At this point the elite members of the “blogosphere” [sorry] will be nodding smugly. You don’t need these monolithic services with all their problems if you just set up your own blog on your own website. All you need is a little bit of skill with FTP, and MySQL, and PHP, and HTML, and CSS, and that’s it! You’re free! No more being hassled by The Man.

Standalone blogs just don’t have the social features, though — they’re too standalone. I’ve had this blog for years, and it feels like a soapbox in a big city, where I can occasionally rant about something. I’ve also had accounts on one or two social-network sites for years, and those feel very different: they’re deeply personal, and the presence of friends (and their friends) is always very apparent. They’re like town squares, or big cocktail parties, where I can talk with a few friends or listen in on the buzz going on nearby.

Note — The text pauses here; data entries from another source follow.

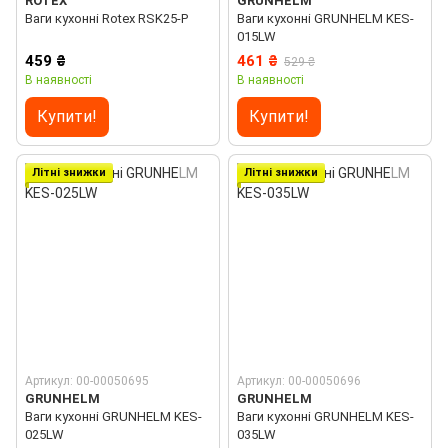
ROTEX
GRUNHELM
Ваги кухонні Rotex RSK25-P
Ваги кухонні GRUNHELM KES-
015LW
459 ₴
461 ₴
529 ₴
В наявності
В наявності
Купити!
Купити!
Літні знижки
Літні знижки
Артикул: 00-00050695
Артикул: 00-00050696
GRUNHELM
GRUNHELM
Ваги кухонні GRUNHELM KES-
Ваги кухонні GRUNHELM KES-
025LW
035LW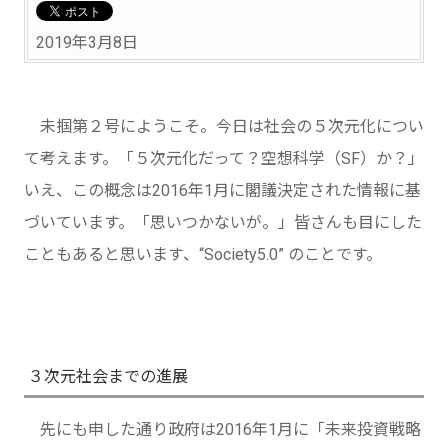
2019年3月8日
未掴第２号にようこそ。今日は社会の５次元化につい
て考えます。「５次元化だって？空想科学（SF）か？」
いえ、この概念は2016年1月に閣議決定された情報に基
づいています。「思いつかないが。」皆さんも目にした
こともあると思います、“Society5.0” のことです。
３次元社会までの進展
先にも申した通り政府は2016年1月に「未来投資戦略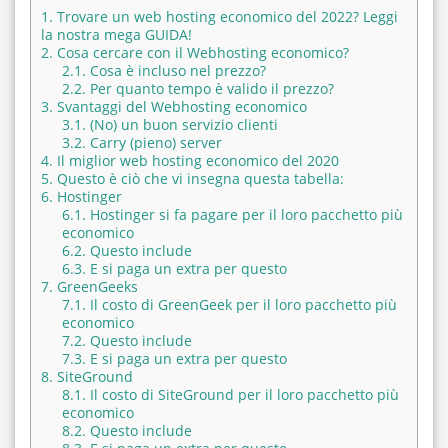
1.
Trovare un web hosting economico del 2022? Leggi
la nostra mega GUIDA!
2.
Cosa cercare con il Webhosting economico?
2.1.
Cosa è incluso nel prezzo?
2.2.
Per quanto tempo è valido il prezzo?
3.
Svantaggi del Webhosting economico
3.1.
(No) un buon servizio clienti
3.2.
Carry (pieno) server
4.
Il miglior web hosting economico del 2020
5.
Questo è ciò che vi insegna questa tabella:
6.
Hostinger
6.1.
Hostinger si fa pagare per il loro pacchetto più
economico
6.2.
Questo include
6.3.
E si paga un extra per questo
7.
GreenGeeks
7.1.
Il costo di GreenGeek per il loro pacchetto più
economico
7.2.
Questo include
7.3.
E si paga un extra per questo
8.
SiteGround
8.1.
Il costo di SiteGround per il loro pacchetto più
economico
8.2.
Questo include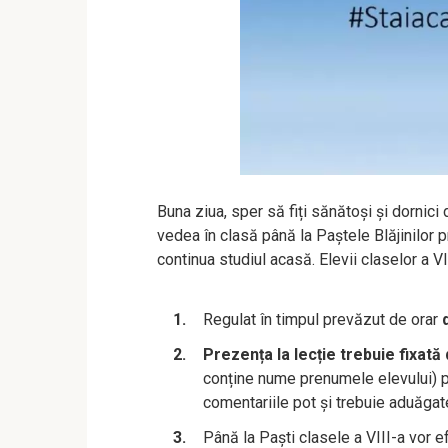
Buna ziua, sper să fiți sănătoși și dornici
vedea în clasă până la Paștele Blăjinilor 
continua studiul acasă. Elevii claselor a V
Regulat în timpul prevăzut de orar
Prezența la lecție trebuie fixată
conține nume prenumele elevului) p
comentariile pot și trebuie aduăgate
Până la Paști clasele a VIII-a vor 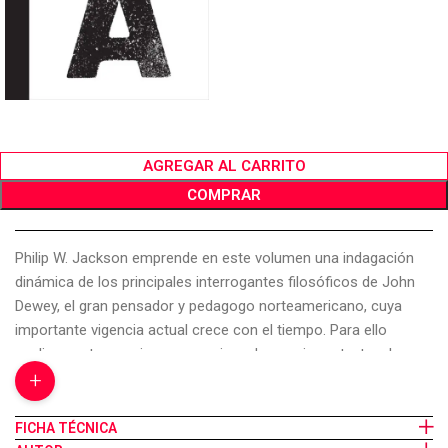
AGREGAR AL CARRITO
COMPRAR
Philip W. Jackson emprende en este volumen una indagación
dinámica de los principales interrogantes filosóficos de John
Dewey, el gran pensador y pedagogo norteamericano, cuya
importante vigencia actual crece con el tiempo. Para ello
analiza cuatro versiones sucesivas de un mismo texto, el
+
capítulo introductorio de Experience and Nature, de 1925. En
distintas ediciones de esta obra, Dewey realizó tantos cambios
-algunos de los cuales no llegaron a ver la estampa-, que
FICHA TÉCNICA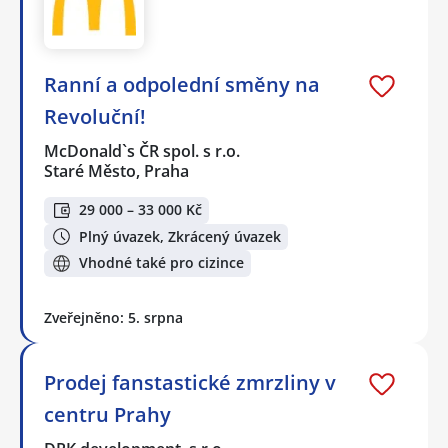
Ranní a odpolední směny na
Revoluční!
McDonald`s ČR spol. s r.o.
Staré Město, Praha
29 000 – 33 000 Kč
Plný úvazek, Zkrácený úvazek
Vhodné také pro cizince
Zveřejněno: 5. srpna
Prodej fanstastické zmrzliny v
centru Prahy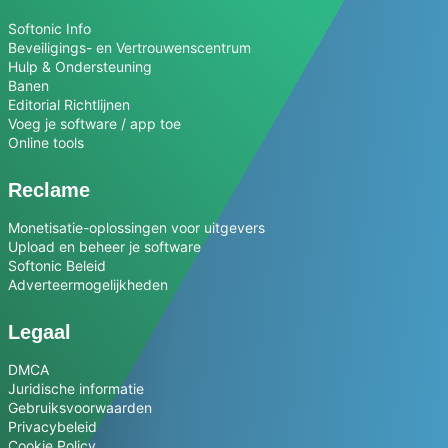
Softonic Info
Beveiligings- en Vertrouwenscentrum
Hulp & Ondersteuning
Banen
Editorial Richtlijnen
Voeg je software / app toe
Online tools
Reclame
Monetisatie-oplossingen voor uitgevers
Upload en beheer je software
Softonic Beleid
Adverteermogelijkheden
Legaal
DMCA
Juridische informatie
Gebruiksvoorwaarden
Privacybeleid
Cookie Policy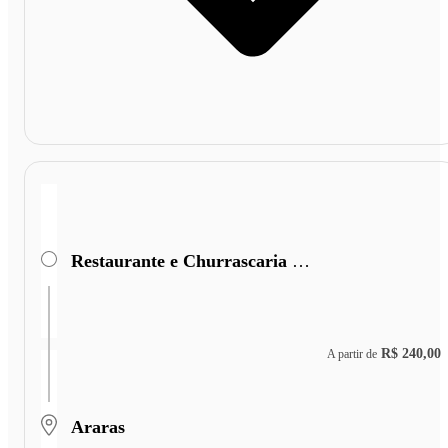
Restaurante e Churrascaria São Cristóvão
R$ 240,00
A partir de
Araras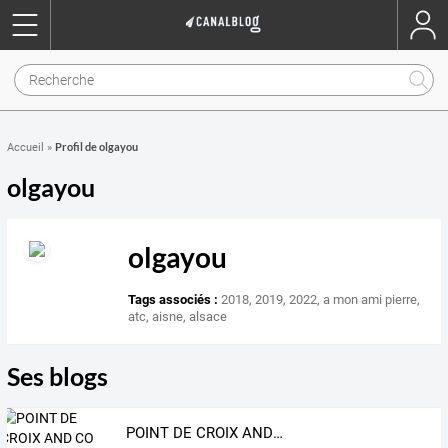
Profil de olgayou
Accueil
»
olgayou
olgayou
Tags associés :
2018
,
2019
,
2022
,
a mon ami pierre
,
atc
,
aisne
,
alsace
Ses blogs
POINT DE CROIX AND CO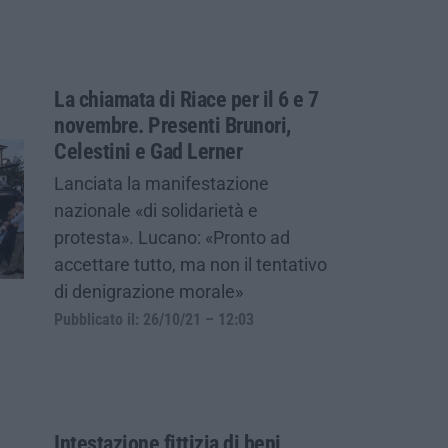
La chiamata di Riace per il 6 e 7
novembre. Presenti Brunori,
Celestini e Gad Lerner
Lanciata la manifestazione
nazionale «di solidarietà e
protesta». Lucano: «Pronto ad
accettare tutto, ma non il tentativo
di denigrazione morale»
Pubblicato il: 26/10/21 – 12:03
Intestazione fittizia di beni,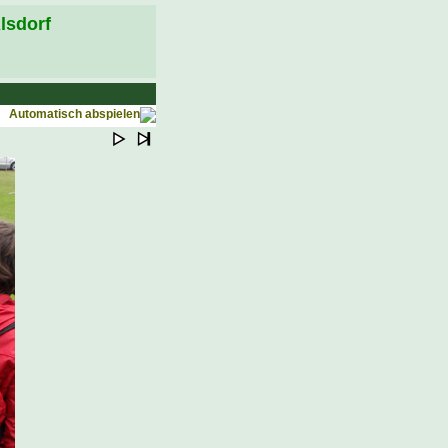
lsdorf
Automatisch abspielen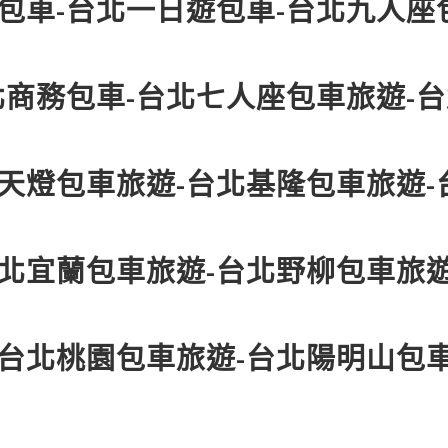
包車-台北一日遊包車-台北九人座
北商務包車-台北七人座包車旅遊-
天燈包車旅遊-台北基隆包車旅遊-
北宜蘭包車旅遊-台北野柳包車旅遊
-台北桃園包車旅遊-台北陽明山包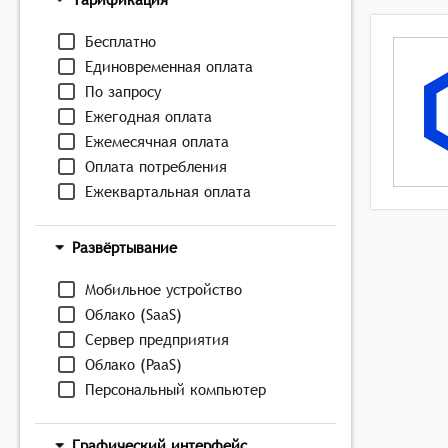
Бесплатно
Единовременная оплата
По запросу
Ежегодная оплата
Ежемесячная оплата
Оплата потребления
Ежеквартальная оплата
Развёртывание
Мобильное устройство
Облако (SaaS)
Сервер предприятия
Облако (PaaS)
Персональный компьютер
Графический интерфейс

The standalone blogs just don’t have enough protocols to enable the kind of rich interpersonal interaction that centralized social-network sites have. The venerable protocols like RSS/Atom, ping, and trackback are the kind of stuff described as the simplest thing that could possibly work (if you’re charitable) or “something scrawled on the back of a napkin in crayon” (if you’re not.) More recently, OpenID is a big step forward in making identities transportable between sites. Google’s OpenSocial might help; I confess I haven’t yet examined it closely enough to tell if it’s useful for more than just creating yet more Facebook-style widgets.

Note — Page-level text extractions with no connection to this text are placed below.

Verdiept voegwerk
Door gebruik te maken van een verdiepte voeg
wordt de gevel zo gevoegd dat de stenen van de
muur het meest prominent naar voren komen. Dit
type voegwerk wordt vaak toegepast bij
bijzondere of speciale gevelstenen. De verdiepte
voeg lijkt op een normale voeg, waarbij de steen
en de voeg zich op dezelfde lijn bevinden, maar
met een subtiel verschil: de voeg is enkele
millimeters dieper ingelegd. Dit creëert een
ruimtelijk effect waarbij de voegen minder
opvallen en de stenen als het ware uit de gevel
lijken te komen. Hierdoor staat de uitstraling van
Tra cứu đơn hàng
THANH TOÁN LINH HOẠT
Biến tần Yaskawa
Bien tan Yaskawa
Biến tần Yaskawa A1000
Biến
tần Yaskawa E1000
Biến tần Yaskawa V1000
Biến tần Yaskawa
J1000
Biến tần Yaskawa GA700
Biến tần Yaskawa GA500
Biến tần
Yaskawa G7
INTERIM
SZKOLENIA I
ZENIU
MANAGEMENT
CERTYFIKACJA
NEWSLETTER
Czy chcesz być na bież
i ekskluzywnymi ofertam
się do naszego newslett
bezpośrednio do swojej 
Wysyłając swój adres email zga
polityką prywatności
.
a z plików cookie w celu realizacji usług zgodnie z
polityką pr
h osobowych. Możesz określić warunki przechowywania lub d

In any case, there’s more work to be done to bring social networking into the decentralized blogging environment. I think we may be at a tipping point now — people seem to be increasingly aware of the problems that centralization brings, and in their aftermath I keep running across discussions of how it should be possible to do this stuff without pesky corporate overlords messing it up. So there may be enough demand, now, to balance out the intrinsic difficulty of building open standards. I’m hopeful!